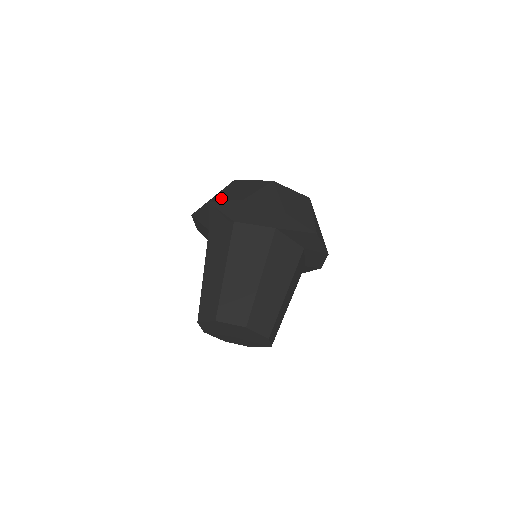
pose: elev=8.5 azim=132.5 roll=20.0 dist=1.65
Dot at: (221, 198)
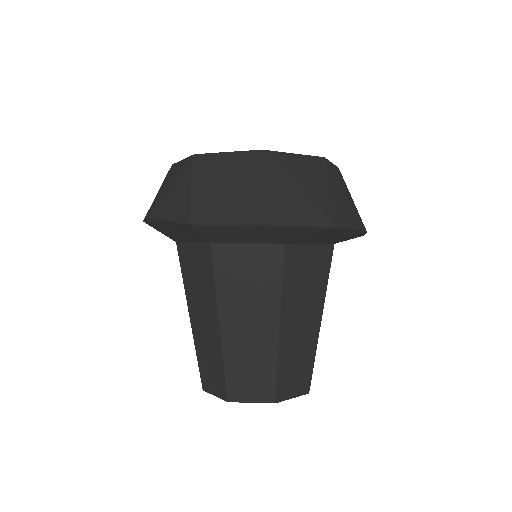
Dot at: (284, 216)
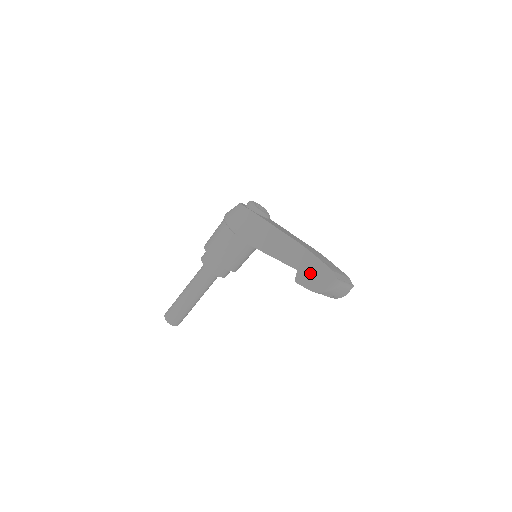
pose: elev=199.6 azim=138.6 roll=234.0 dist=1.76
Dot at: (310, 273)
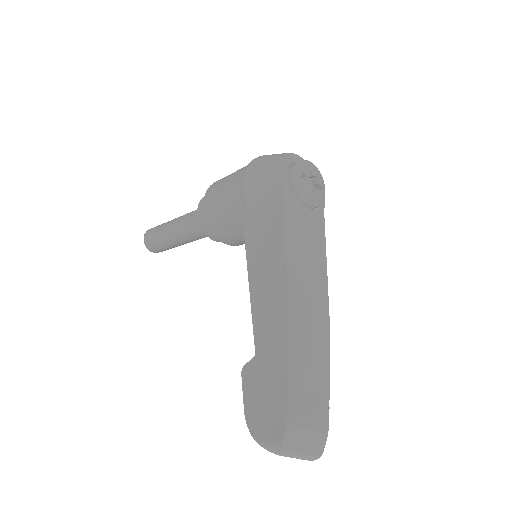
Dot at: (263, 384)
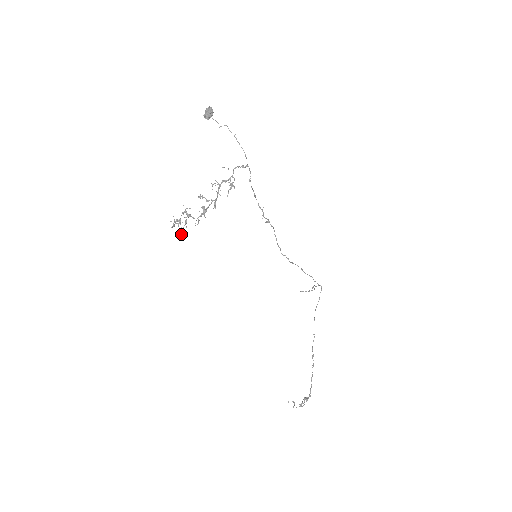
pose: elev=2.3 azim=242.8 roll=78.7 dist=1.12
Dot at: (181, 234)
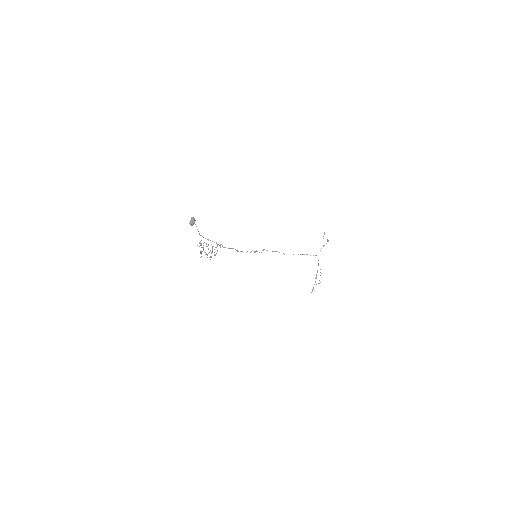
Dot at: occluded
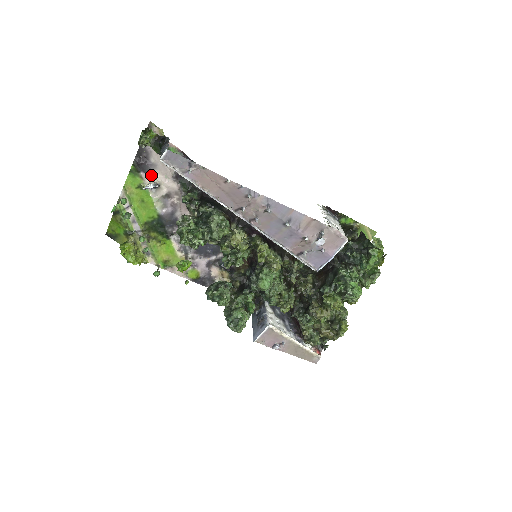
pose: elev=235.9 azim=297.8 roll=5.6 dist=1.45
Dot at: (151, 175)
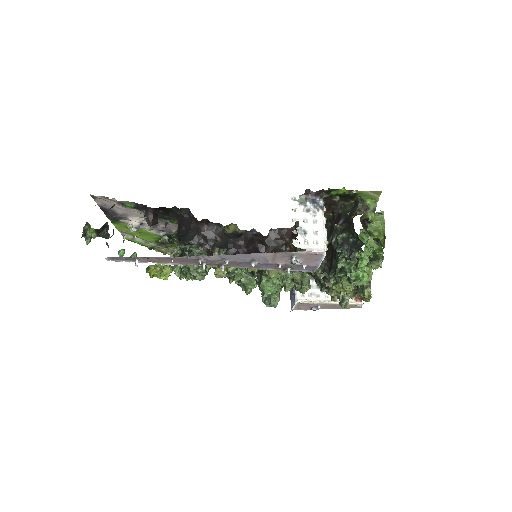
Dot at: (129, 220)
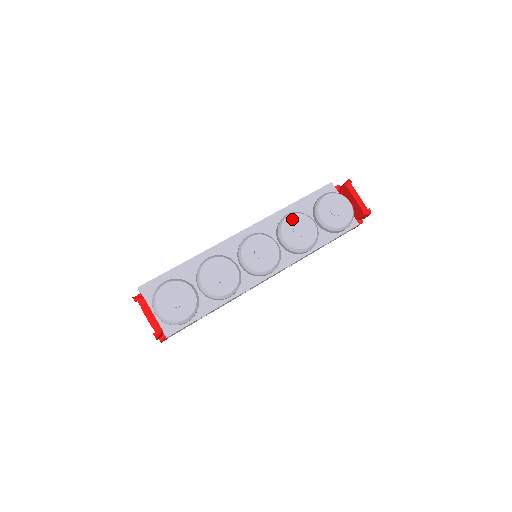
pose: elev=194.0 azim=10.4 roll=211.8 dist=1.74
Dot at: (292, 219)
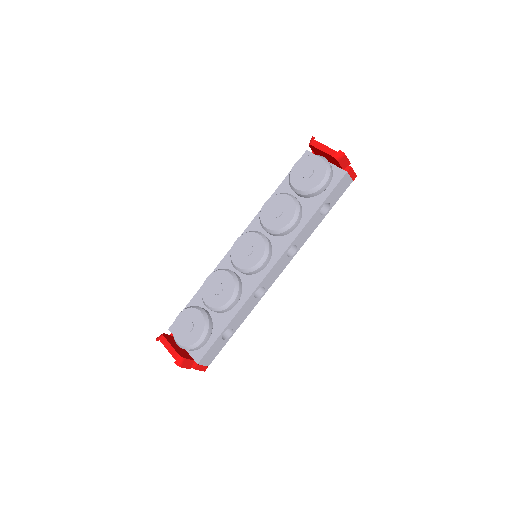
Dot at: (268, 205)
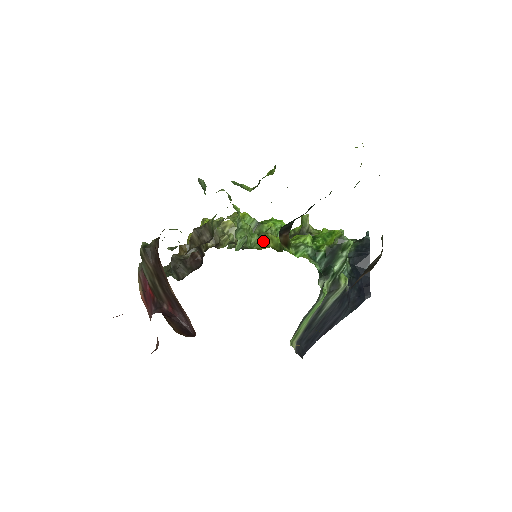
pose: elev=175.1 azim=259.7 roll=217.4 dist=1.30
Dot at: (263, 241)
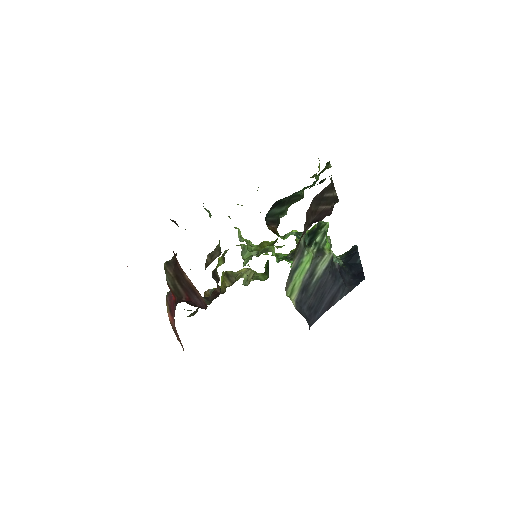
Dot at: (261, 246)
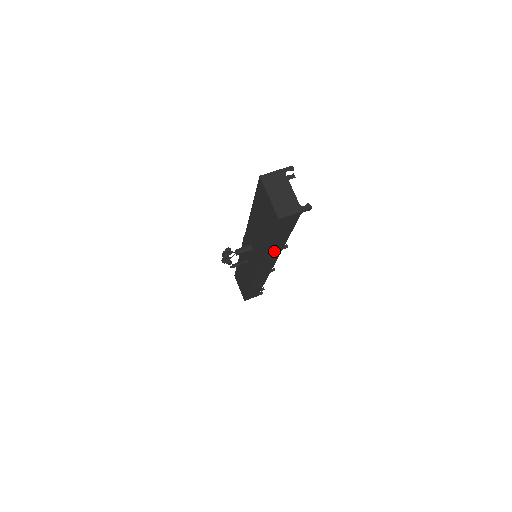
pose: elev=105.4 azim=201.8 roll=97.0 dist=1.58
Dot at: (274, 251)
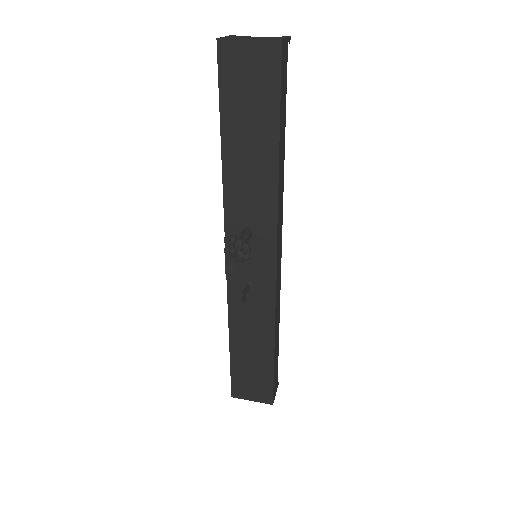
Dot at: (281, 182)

______

[Your instructions]
Rewrite every line of the material above as a Markdown table with the columns No. and Line, numbering the rows in order and omitting blank lines. Leave the pictures out of the table.

[Full output]
| No. | Line |
|---|---|
| 1 | pose: elev=8.5 azim=132.5 roll=20.0 dist=1.65 |
| 2 | Dot at: (221, 198) |
| 3 | Dot at: (284, 216) |
| 4 | pose: elev=199.6 azim=138.6 roll=234.0 dist=1.76 |
| 5 | Dot at: (310, 273) |
| 6 | Dot at: (263, 384) |
| 7 | pose: elev=2.3 azim=242.8 roll=78.7 dist=1.12 |
| 8 | Dot at: (181, 234) |
| 9 | Dot at: occluded |
| 10 | pose: elev=235.9 azim=297.8 roll=5.6 dist=1.45 |
| 11 | Dot at: (151, 175) |
| 12 | Dot at: (129, 220) |
| 13 | pose: elev=194.0 azim=10.4 roll=211.8 dist=1.74 |
| 14 | Dot at: (292, 219) |
| 15 | Dot at: (268, 205) |
| 16 | pose: elev=175.1 azim=259.7 roll=217.4 dist=1.30 |
| 17 | Dot at: (263, 241) |
| 18 | Dot at: (261, 246) |
| 19 | pose: elev=105.4 azim=201.8 roll=97.0 dist=1.58 |
| 20 | Dot at: (274, 251) |
| 21 | Dot at: (281, 182) |